Statement from the United Social Workers Collaborative (USWC)Regarding the U.S. Department of Education’s Proposed Reclassification of Social Workers as “Non-Professional”
- Aaron M. Laxton
- 5 days ago
- 2 min read
Updated: 3 days ago
The United Social Workers Collaborative (USWC) unequivocally condemns the U.S. Department of Education’s proposed reclassification of Social Workers as “non-professional.” This decision is not only misinformed—it is dangerous, disrespectful, and dismissive of more than a century of essential, life-saving work performed by our profession.

Social workers are highly trained, highly educated, and deeply specialized practitioners. We are professionals, many holding BSW, MSW, DSW, and PhD degrees, advanced clinical certifications and licenses, and state-mandated credentials that rival and often exceed those of comparable professions. We provide direct clinical care, crisis intervention, school-based support, hospital and emergency-department services, community advocacy, trauma treatment, and policy leadership in every corner of the United States.

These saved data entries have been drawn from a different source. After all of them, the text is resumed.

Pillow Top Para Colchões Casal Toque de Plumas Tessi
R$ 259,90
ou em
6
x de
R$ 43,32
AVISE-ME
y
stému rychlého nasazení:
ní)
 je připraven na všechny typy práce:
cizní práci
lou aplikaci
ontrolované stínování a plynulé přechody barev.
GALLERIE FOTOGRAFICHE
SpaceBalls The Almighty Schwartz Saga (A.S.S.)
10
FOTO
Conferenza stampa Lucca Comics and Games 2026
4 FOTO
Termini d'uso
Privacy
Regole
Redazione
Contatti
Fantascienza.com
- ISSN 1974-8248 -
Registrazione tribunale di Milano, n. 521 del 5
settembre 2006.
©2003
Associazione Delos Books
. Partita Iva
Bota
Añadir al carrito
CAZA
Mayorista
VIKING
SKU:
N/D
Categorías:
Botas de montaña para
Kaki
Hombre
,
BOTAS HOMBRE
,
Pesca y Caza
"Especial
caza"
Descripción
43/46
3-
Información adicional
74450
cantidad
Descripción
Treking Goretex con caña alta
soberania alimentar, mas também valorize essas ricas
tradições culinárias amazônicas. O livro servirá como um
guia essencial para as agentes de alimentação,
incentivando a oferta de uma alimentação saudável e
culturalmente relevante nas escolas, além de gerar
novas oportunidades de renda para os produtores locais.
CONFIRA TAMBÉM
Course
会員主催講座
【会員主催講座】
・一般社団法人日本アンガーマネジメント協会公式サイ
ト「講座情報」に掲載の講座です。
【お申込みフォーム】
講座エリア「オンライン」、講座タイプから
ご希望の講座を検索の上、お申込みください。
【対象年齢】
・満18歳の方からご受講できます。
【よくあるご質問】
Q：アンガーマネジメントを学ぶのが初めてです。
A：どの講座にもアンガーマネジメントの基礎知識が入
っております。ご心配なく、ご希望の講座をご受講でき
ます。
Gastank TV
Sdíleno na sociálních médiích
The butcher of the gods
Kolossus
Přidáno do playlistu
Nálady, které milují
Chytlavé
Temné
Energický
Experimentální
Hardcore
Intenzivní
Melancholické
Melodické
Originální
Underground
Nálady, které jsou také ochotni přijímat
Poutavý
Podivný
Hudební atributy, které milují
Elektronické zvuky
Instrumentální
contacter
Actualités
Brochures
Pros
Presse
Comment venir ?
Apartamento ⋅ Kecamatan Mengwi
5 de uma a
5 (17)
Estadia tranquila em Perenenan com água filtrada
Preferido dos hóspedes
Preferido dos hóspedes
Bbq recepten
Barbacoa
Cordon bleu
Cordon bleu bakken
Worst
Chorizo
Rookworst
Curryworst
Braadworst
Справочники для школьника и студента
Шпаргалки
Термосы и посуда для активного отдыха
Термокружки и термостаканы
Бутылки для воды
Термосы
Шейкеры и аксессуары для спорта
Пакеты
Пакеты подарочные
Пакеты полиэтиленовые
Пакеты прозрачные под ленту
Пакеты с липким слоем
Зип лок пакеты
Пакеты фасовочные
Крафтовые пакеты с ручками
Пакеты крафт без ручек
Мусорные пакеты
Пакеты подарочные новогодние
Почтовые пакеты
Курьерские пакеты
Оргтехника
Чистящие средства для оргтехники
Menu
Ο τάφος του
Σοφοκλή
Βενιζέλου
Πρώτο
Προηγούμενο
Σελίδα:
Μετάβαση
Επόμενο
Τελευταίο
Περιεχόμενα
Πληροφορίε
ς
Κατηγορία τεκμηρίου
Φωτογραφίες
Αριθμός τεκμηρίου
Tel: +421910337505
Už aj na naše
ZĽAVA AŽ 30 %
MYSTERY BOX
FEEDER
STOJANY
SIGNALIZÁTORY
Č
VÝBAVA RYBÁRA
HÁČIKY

To label this workforce as “non-professional” is an erasure of the expertise required to:
Conduct clinical assessments
Develop treatment plans
Navigate complex legal and ethical systems
Support students, families, and educators
Coordinate interdisciplinary care teams
Uphold federal and state mandates for safety, education, and wellbeing
Respond to national moments of crisis, from Ferguson to Uvalde to natural disasters
Maintain the backbone of America’s mental health, child welfare, disability, and community-care systems
This proposed change would jeopardize federal funding streams, undermine workforce pipelines, devalue graduate education, weaken public trust, and disrupt the care infrastructure millions of Americans rely on daily. It would disproportionately harm marginalized communities who depend on the very services social workers provide.
The Department of Education’s posture reflects a profound misunderstanding of our field and a failure to recognize the professional rigor, specialized training, and ethical standards that define social work. This is not a clerical reclassification. It is a direct threat to the integrity of our profession and the wellbeing of the people we serve.
The United Social Workers Collaborative stands united, students, practitioners, researchers, educators, and community partners, in rejecting this proposal. We call on policymakers, allied professions, and the public to join us in protecting the professional status of social work and safeguarding the essential services that hold our communities together.
We demand immediate reconsideration. We demand respect. And above all, we demand that the voices of social workers be heard.
United, we rise. United, we resist. United, we protect our profession.